A Domestic Tragedy

Alas! it is too true. Once more I am counting the coppers, living on the ragged edge. My manuscripts come back to me like boomerangs, and I have not the postage, far less the heart, to send them out again.
MacBean seems to take an interest in my struggles. I often sit in his room in the rue Saint-Julien-le-Pauvre, smoking and sipping whisky into the small hours. He is an old hand, who knows the market and frankly manufactures for it.
“Give me short pieces,” he says; “things of three verses that will fill a blank half-page of a magazine.

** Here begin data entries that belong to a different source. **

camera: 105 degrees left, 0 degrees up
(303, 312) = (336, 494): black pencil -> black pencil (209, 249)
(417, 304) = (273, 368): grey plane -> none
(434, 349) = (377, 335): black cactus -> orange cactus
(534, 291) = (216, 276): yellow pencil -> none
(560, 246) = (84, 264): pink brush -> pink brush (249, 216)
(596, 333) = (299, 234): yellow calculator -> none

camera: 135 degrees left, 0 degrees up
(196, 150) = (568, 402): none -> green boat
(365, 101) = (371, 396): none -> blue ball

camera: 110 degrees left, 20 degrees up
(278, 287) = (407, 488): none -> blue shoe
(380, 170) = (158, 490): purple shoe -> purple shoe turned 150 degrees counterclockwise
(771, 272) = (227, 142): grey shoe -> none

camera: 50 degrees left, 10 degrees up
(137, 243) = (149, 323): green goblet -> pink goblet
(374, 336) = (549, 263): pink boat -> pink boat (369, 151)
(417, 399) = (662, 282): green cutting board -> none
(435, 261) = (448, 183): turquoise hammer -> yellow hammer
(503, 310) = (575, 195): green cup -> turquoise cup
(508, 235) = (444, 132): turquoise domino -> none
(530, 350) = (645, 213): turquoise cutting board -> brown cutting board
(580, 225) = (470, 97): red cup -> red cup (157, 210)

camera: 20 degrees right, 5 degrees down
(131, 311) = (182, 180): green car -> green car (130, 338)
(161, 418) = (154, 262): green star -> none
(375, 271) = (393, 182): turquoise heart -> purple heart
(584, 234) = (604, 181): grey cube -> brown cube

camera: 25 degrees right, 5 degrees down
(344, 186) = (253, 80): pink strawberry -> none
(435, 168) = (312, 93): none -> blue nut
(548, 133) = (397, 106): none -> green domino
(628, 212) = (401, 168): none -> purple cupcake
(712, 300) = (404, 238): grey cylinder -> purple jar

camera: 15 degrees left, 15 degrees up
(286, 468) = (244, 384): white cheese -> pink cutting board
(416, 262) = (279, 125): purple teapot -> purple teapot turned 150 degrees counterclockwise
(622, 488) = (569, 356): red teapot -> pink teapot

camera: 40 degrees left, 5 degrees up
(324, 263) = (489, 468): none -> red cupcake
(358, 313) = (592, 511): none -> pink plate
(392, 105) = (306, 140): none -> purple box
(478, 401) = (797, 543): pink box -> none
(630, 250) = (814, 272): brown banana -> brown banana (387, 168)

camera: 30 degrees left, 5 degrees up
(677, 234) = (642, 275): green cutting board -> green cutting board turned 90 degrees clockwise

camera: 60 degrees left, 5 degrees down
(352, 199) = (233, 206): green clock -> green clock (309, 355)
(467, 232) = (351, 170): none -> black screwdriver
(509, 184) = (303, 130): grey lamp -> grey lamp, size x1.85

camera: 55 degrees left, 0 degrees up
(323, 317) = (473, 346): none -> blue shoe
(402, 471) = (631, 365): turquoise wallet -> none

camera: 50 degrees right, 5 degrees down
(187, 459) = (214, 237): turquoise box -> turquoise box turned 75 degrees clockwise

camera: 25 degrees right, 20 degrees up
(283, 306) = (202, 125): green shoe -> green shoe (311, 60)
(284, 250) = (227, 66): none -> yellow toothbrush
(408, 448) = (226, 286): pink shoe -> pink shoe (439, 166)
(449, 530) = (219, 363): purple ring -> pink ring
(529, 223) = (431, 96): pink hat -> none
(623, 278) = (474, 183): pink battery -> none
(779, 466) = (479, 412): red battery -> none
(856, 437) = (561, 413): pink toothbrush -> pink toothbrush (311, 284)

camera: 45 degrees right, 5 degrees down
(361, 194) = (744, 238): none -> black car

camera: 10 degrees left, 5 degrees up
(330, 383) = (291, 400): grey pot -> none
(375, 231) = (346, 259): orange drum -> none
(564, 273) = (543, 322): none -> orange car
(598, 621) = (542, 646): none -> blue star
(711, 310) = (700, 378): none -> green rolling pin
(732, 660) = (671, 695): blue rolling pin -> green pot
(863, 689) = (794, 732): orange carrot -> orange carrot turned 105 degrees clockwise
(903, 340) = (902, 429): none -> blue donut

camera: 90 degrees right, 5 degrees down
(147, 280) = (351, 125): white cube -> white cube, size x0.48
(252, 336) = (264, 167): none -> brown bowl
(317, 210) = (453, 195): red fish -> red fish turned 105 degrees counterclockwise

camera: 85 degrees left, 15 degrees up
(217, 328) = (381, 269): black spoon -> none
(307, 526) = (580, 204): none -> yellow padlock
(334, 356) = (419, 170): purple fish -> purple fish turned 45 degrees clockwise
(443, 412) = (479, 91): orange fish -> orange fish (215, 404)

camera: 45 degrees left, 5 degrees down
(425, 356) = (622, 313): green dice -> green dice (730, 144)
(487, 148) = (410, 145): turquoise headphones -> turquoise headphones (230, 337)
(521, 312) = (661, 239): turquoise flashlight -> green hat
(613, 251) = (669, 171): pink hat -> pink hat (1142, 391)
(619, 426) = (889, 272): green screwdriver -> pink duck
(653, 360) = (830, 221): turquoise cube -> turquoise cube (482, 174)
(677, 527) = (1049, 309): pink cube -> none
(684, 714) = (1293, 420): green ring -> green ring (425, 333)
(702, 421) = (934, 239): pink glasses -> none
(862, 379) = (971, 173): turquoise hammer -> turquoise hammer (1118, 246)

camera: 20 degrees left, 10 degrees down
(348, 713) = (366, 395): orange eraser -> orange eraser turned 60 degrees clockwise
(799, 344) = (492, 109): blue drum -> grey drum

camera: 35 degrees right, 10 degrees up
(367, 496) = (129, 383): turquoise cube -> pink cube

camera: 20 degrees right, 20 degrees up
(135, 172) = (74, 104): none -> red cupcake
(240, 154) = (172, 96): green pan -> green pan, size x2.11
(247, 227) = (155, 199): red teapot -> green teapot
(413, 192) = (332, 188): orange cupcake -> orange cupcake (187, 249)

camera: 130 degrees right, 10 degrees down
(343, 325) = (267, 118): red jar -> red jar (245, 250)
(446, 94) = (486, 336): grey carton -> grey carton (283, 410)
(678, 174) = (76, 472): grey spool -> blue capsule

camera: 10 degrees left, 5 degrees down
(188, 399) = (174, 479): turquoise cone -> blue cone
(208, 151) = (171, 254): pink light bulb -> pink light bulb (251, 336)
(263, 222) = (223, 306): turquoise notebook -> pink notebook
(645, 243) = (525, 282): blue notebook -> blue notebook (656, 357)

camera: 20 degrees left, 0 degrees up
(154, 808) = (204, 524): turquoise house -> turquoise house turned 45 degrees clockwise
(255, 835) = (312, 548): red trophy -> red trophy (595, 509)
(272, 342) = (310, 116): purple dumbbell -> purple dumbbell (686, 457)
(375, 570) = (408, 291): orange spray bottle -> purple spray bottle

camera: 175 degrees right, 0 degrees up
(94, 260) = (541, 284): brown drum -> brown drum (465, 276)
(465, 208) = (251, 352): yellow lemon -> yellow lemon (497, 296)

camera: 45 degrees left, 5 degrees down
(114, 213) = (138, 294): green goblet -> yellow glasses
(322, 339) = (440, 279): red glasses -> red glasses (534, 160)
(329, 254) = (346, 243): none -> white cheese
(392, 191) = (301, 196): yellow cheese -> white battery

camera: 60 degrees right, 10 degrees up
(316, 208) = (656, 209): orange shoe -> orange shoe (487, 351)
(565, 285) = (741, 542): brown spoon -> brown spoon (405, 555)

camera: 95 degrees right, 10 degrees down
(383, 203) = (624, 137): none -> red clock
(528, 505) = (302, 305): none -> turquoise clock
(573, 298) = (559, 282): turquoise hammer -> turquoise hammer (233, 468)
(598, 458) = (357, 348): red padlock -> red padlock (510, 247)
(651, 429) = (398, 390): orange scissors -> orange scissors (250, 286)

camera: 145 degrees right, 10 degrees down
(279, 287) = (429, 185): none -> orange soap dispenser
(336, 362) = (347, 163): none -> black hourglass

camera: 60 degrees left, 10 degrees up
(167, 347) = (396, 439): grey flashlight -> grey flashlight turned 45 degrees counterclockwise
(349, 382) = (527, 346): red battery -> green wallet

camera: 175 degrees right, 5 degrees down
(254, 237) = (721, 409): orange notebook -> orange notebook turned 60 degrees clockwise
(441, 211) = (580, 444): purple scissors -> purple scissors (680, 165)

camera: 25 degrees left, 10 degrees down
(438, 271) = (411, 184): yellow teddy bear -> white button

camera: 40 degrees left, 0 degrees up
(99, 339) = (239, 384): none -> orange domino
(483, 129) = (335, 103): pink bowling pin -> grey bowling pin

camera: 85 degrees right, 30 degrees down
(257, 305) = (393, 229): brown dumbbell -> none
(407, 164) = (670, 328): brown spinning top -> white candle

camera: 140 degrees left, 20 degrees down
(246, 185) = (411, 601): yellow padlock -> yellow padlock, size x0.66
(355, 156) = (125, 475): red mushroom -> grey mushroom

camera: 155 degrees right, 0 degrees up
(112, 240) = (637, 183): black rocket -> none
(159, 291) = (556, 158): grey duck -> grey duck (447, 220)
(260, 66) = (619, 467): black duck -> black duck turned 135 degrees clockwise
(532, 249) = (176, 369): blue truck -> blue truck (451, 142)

Let them be sprightly, and if possible, have a snapper at the end. Give me that sort of article. I think I can place it for you.”
Then he looked through a lot of my verse: “This is the kind of stuff I might be able to sell,” he said:

A DOMESTIC TRAGEDY

Clorinda met me on the way
As I came from the train;
Her face was anything but gay,
In fact, suggested pain.
“Oh hubby, hubby dear!” she cried,
“I've awful news to tell. …”
“What is it, darling?” I replied;
“Your mother—is she well?”

“Oh no! oh no! it is not that,
It's something else,” she wailed,
My heart was beating pit-a-pat,
My ruddy visage paled.
Like lightning flash in heaven's dome
The fear within me woke:
“Don't say,” I cried, “our little home
Has all gone up in smoke!”

She shook her head. Oh, swift I clasped
And held her to my breast;
“The children! Tell me quick,” I gasped,
“Believe me, it is best.”
Then, then she spoke; 'mid sobs I caught
These words of woe divine:
“It's coo-coo-cook has gone and bought
A new hat just like mine.”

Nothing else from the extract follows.